Kansas City-born Mrs. Giordano studied speech therapy at the University of Missouri before heading east to do her master's at Emerson College in Boston. She did a two-year internship at Boston Children's Hospital and worked at the New York League for the Hard of Hearing, where she featured in a CBS 60 Minutes segment on cochlear implants for children. She moved to St. Luke's Roosevelt Hospital in New York as a consultant for medically fragile and globally physically-handicapped children.

She worked briefly at Long Island College Hospital, then as an assistant professor at Queen's College supervising its graduate therapy clinic, before life brought her to Bermuda. Mary had a special reason to be drawn to the field, because she had speech and language difficulties as a child

"No one could understand me as a three and four year old. I didn't really get my speech resolved until I was in fourth grade. I was teased terribly, so I really understand the problem.

"In every place I worked, people took a lot of time to train me. Now we get some referrals from Boston Children's Hospital, because that's where I started. Children with cerebral palsy, or other global developmental delays, who are just not speaking at all. They benefit from using pictures to communicate, and that's an area of expertise at Boston Children's. The children go to the communication enhancement centre there, and then because the hospital staff know I am here, they refer some of the children to me for more of the in-depth evaluation that they can't do there in an hour and a half."

Crystal Burgess, the newest arrival, was a colleague of Angela Fubler's at the Ministry of Education. She was a guidance counsellor after graduation and they worked together on a project a year ago.

"Angela was very familiar with my background and training, which included work on programmes at St. Brendan's and the Women's Resource Centre, and some part-time research at the National Drug Commission. After some discussion, she thought that my expertise would fit well with the Bercon philosophy, and that I could supplement many of the services they were trying to provide. My actual title is Programme Development Manager."

CRYSTAL has a bachelor's degree in Sociology from the University of Maryland and a master's degree in Social Work from Howard University. Her field of practice is mental health, but her specialisation is children and families. She develops the programmes that are supplemental to Bercon's speech and language and educational therapy components.

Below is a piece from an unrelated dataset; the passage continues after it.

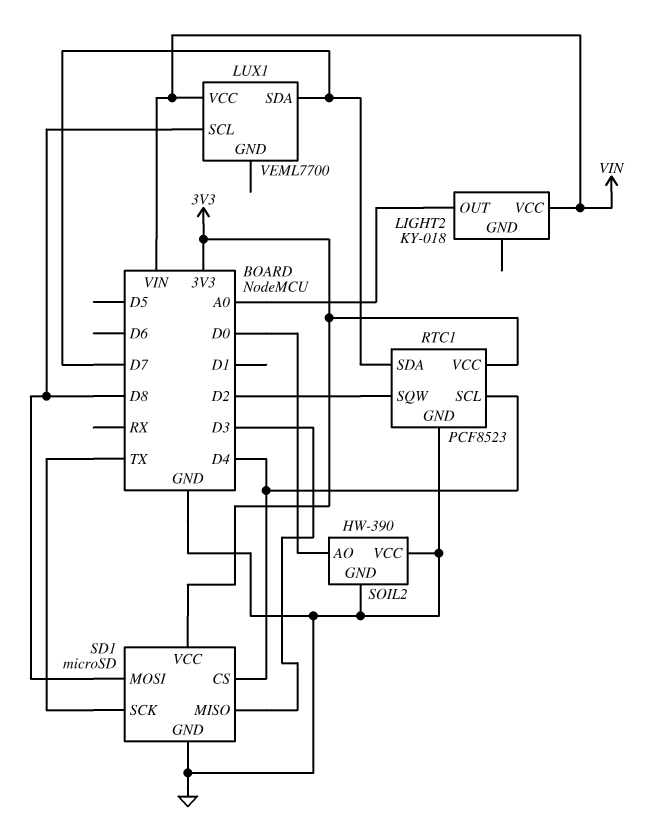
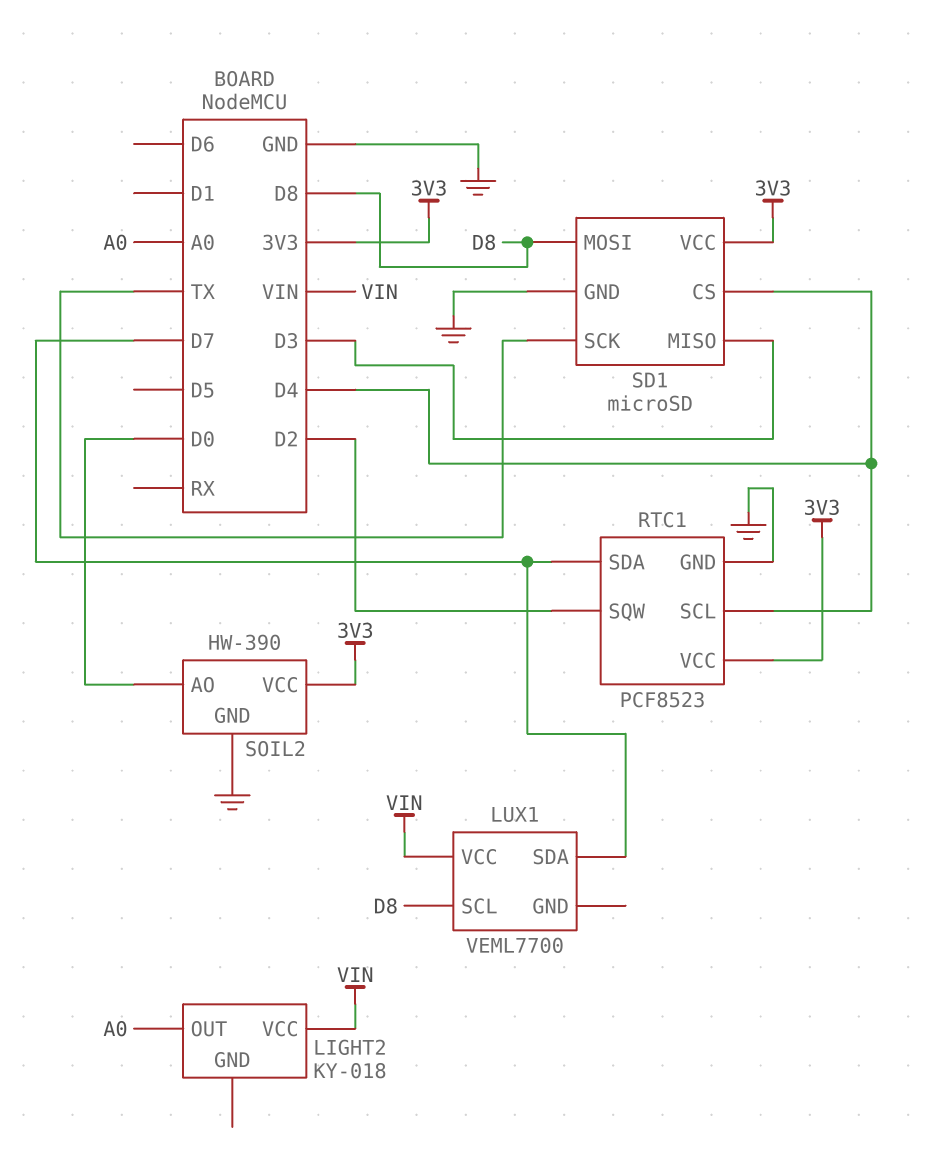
SOIL2 pin VCC: GND -> 3V3

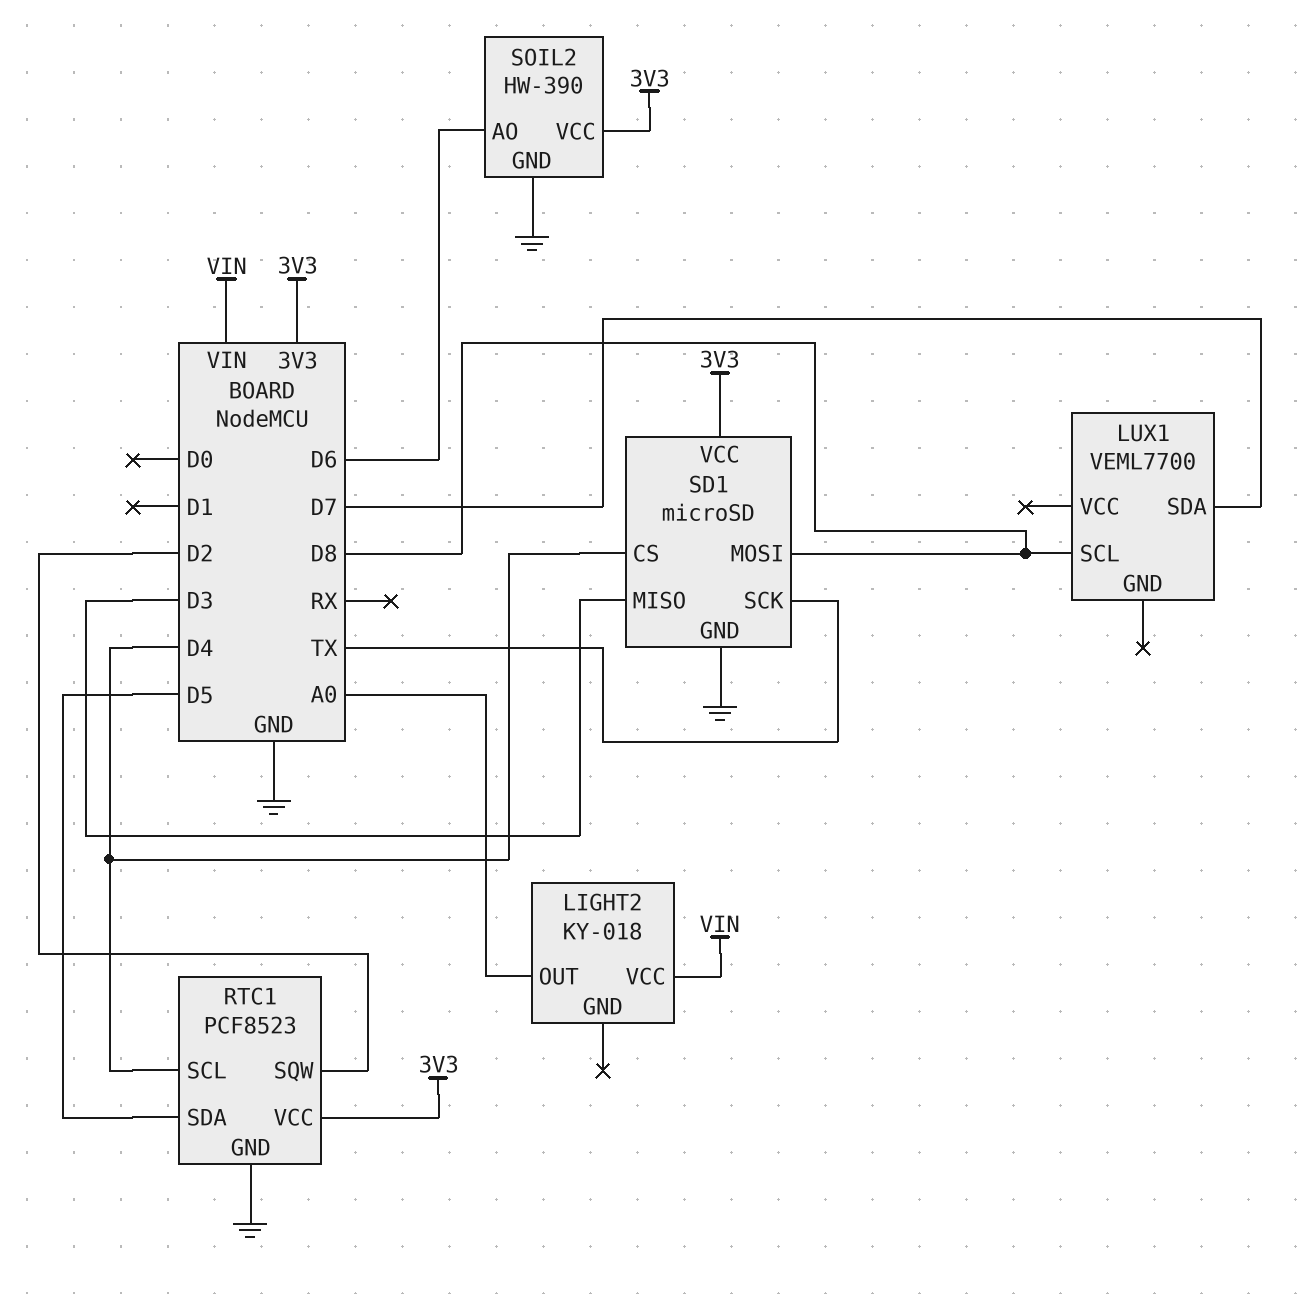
LUX1 pin VCC: VIN -> none
RTC1 pin SDA: D7 -> D5
SOIL2 pin AO: D0 -> D6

"We are looking at anger management, which is such a huge issue now. We are starting a course, a pilot programme, on April 17, and it will run for eight sessions until June 5.

"Many people may think that anger management courses are always crisis-oriented and reactive, but this programme is meant to be proactive and preventative. Parents may want children to have the coping skills to deal with conflict.

"Most programmes concentrate only on the children, but our course will run concurrent sessions with the children and the parents, or some appropriate adult representative. So the care-givers and the children will learn the same skills at the same time. We want to start with small groups, so we will start with six to eight children, and their parents or care-givers.

"Depending on the feedback from the community, we want to develop a Life Skills programme. There seems to be a great need for that type of training. It's on the back-burner just now, but I would like to develop that.

"On a micro level, I do help with individual cases. If there are issues we can't address, we will refer the family to outside agencies, both private and public. Most of the children I work with are in the ten- to 15-year age range."

Crystal is a voracious reader, and is currently working on another master's degree. In the world of educational consulting, it seems that learning never ends.